GÜÇ İSTENCİ, İKTİDAR, LİDERLİK
Nietzsche’ ye göre: “entelektualizm aşılması gereken bir kavramdır.” Düşünce tarihinde “güç istenci” ile entelektualizmin içiçe geçtiği sayısız örnekle karşılaşıyoruz. Aklın kendine olan güveni arttıkça, güç talebinde bulunması kaçınılmaz görünüyor. Akıl sayesinde kendisini evrenin merkezine yerleştiren ve buna “Hümanizm” ideolojisiyle meşruiyet kazandıran Batı medeniyeti, güç istencini aklın meşru talebi olarak tanıtıyor. Peki güç nerede bulunur? Diye sorulduğunda ise, iktidar ve liderlik konumlarının güç içeren mevziler olduğunu görüyoruz. Herhangi bir şekilde iktidar olanların da, kendi iktidarlarını pekiştirmek yönünde, sıkça akıl propagandası yapmalarının bir rastlantı olmadığını anlıyoruz.

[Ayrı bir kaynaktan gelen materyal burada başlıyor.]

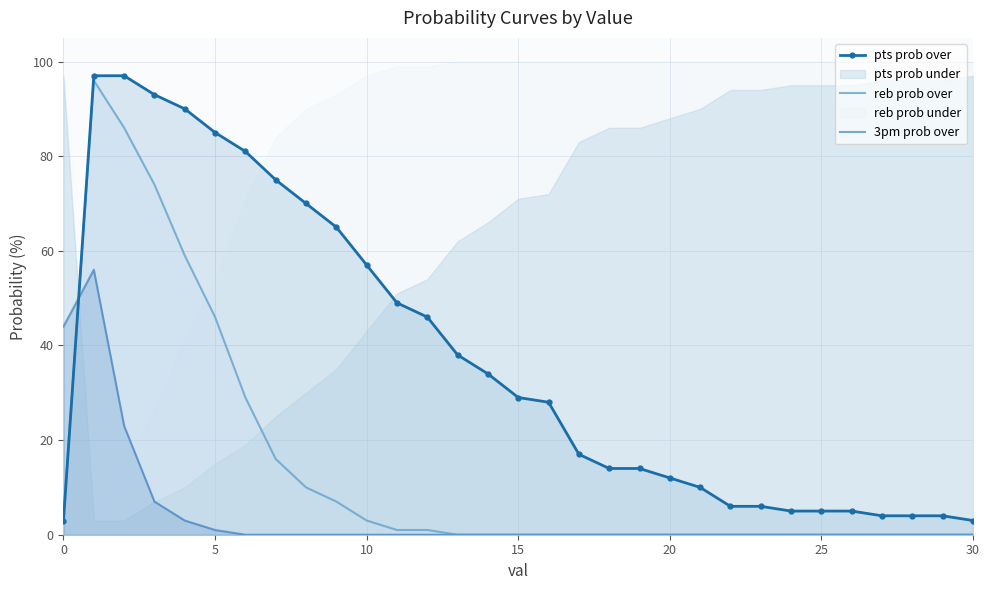

Which series ends up on top after the final intersection of pts prob over and 3pm prob over?

pts prob over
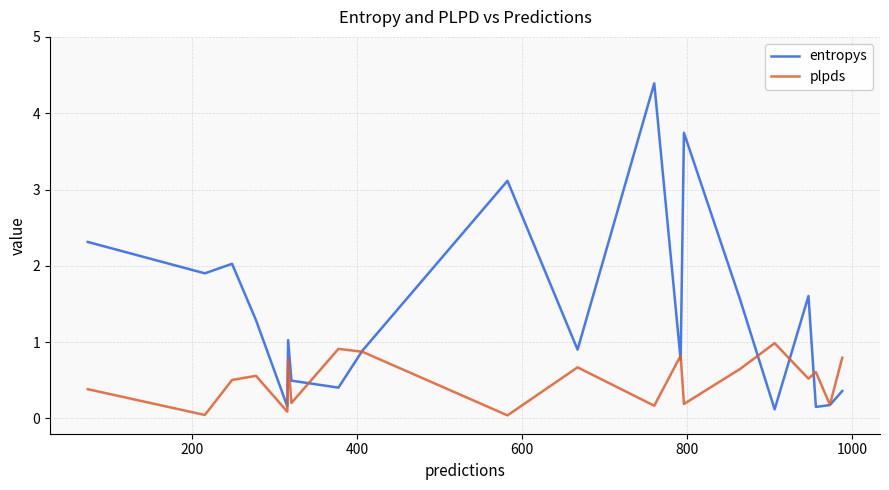

How many categories are shown in the chart?

20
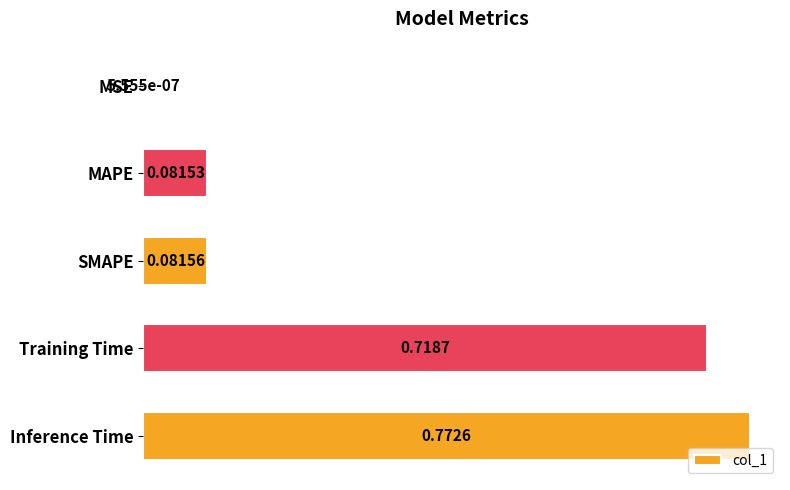

Between Inference Time and Training Time, which is larger?

Inference Time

Siyaset alanında aklın kutsanmasına yönelik her propagandanın, aslında “ben çok akıllıyım, bu nedenle iktidar ve liderlik benim hakkım” şeklinde bir alt metin içerdiğine kuşku yoktur. Ama nedense alternatif yazarlarımız, solcularımız meselenin bu yanına fazla değinmezler. Anlaşılan, siyasete bulaşan her akıl, kendisine liderlik ve iktidar vehmetmekten geri duramamaktadır. Siyasi terminolojide hizipçilik, sekterlik, ilkeli birlik, ilkelerde birlik, vb. ifadelerle talep edilen şey, kendi aklının tanınması ve bu sayede güç’ün kendi tarafına teslim edilmesinden başka bir şey değildir. Sözümona modern siyasetin sunduğu, bu “güç kültürü” birleştirci değil, ayırıcı ve atomize edicidir. Ülkemizde ve dünyada mazlumların maruz kaldığı pratik bunu gösteriyor.
Tam da bu noktada alternatif olarak, bir “yüce gönüllülük” kültürüne gereksinim duyduğumuzu söyleyebiliyoruz. Kendi aklına ve fikrine rağmen, kendinden yetersiz olduğunu varsaydığı bir başkasını, başkaca meziyetleri dolayısıyla lider olarak kabul etmeden, birlik mümkün değildir.
“Alçak gönül”, herkesin güç istencinden uzak durduğu ve sonuçta güç istenci’nin bir yakartop gibi, kimseninin eline almak istemediği bir kültür ortamının anahtarı olsa gerek. Çokca sanıldığının tersine, lider de mükemmel olmak zorunda değildir. Burada liderliği, mükkemmel olmadığı halde, güç istenci denilen yakartopu özveriyle eline alma kültürü olarak anlayabiliriz. Bütün alçak gönüllülerin, bu yakartoptan uzaklaştıkça, birliğe yaklaşma imkanı bulacaklarına kuşku yoktur. Sonuçta lider, modern siyasetin öngördüğü bir egemen değil, ahlakın öngördüğü gönüllü bir kurban durumuna indirgenmek durumundadır. Bu çıkarımların alışageldik modernist batılı siyaset açısından hiçbir karşılığı olmadığını biliyoruz. Ama alışageldik siyasetle işte buraya kadar.